Satellogic to Build Imaging Constellation of 90 Satellites; Raises USD 50 Million

Satellogic to Build Imaging Constellation of 90 Satellites; Raises USD 50 Million

The company plans to have all 90 satellites in orbit over the next 24 months but will need to increase their production and launch speeds significantly to do the same. The new technology developed from the funding will go towards improving the capability of the satellites, with plans to sharpen the imaging resolution to 70 centimeters

Fremont, CA: Commercial Earth-imaging company Satellogic has raised USD 50 million to scale up its satellite constellation. The Buenos Aires-based company has raised the funding from a mix of new and old investors, of which previous investors Chinese company Tencent and Brazilian fund Pitanga contributed 40 percent. The new investors raised the remainder of the accumulated amount, which included the IDB lab, referred to as the innovation laboratory of the Inter-American Development Bank.

“At IDB Lab, our mission is to leverage innovation towards inclusion in Latin America and the Caribbean,” Tomás Lopes Teixeira, senior investment officer at IDB Lab. “We’re excited to support Satellogic’s mission of democratizing access to geospatial analytics solutions.” The company is looking to achieve its goal of remapping the globe weekly at one-meter resolution. This will require a constellation of 90 satellites. Currently, the company has eight satellites in orbit and plans to launch another 16 by the end of 2020.

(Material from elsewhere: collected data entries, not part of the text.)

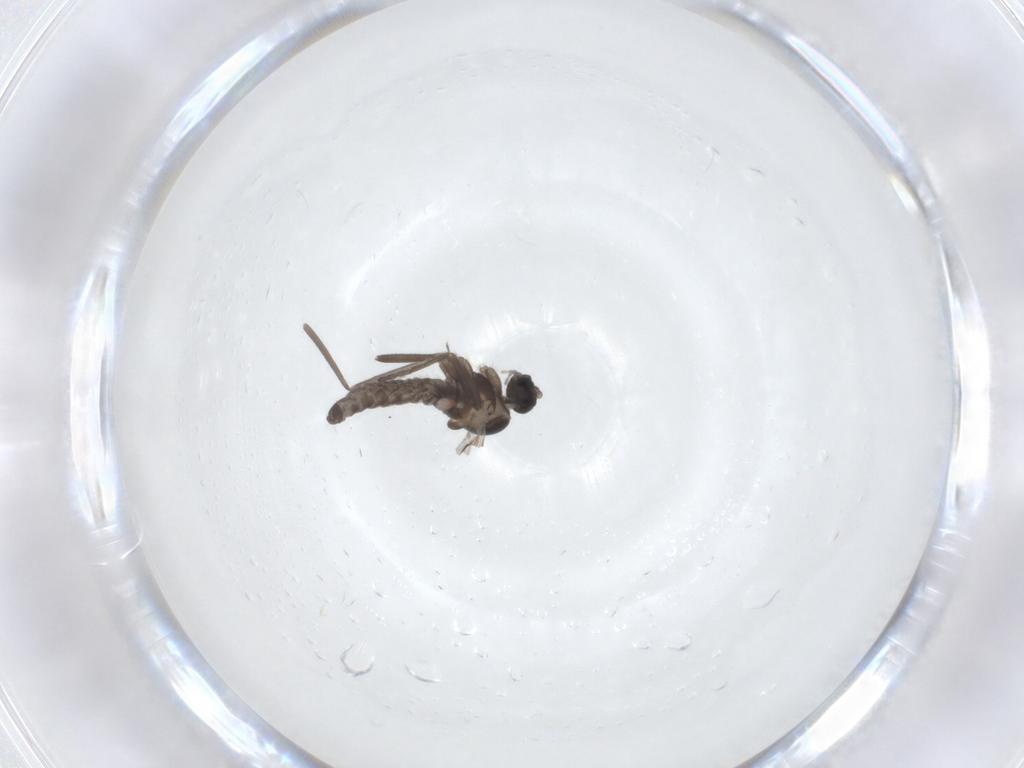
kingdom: Animalia
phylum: Arthropoda
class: Insecta
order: Diptera
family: Cecidomyiidae
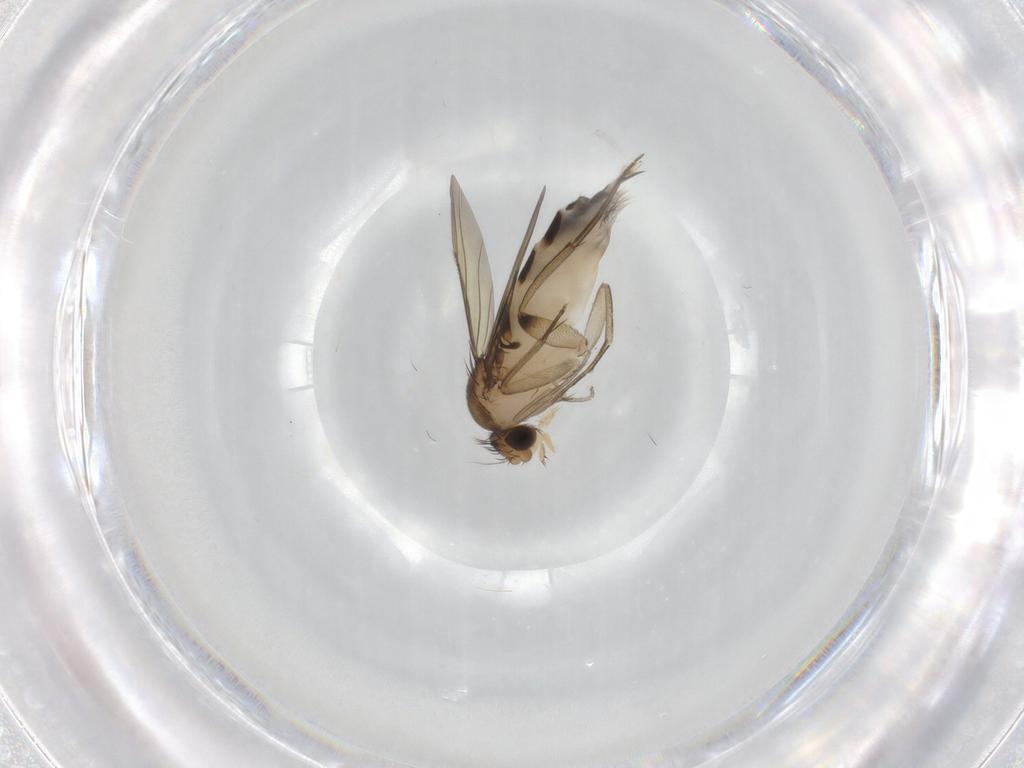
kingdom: Animalia
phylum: Arthropoda
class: Insecta
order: Diptera
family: Phoridae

"The funding will enable the company to speed up the deployment of its satellite constellation, with the goal of providing imagery of the entire Earth at a resolution of one meter and updated every week," said Emiliano Kargieman, chief executive of Satellogic. “This funding, for us, is a way for us to continue to build on our momentum,” he said. “We’re going to use the proceeds to fund more technology development and product development, but also to scale up our constellation of satellites a little quicker. We’re looking at opportunities to see if we can speed up our rollout,” Kargieman said.

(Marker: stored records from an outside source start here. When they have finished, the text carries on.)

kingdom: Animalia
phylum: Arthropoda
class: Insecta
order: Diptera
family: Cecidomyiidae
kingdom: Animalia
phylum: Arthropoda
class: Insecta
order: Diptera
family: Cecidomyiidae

The company plans to have all 90 satellites in orbit over the next 24 months but will need to increase their production and launch speeds significantly to do the same. The new technology developed from the funding will go towards improving the capability of the satellites, with plans to sharpen the imaging resolution to 70 centimeters. Other improvements will include increasing downlink capacity and improved on-orbit processing of images. “We’re working on packaging the data that our satellites deliver in ways that can better serve our customers,” Kargieman said. “It will make it easier for companies to use satellite data for decision making.”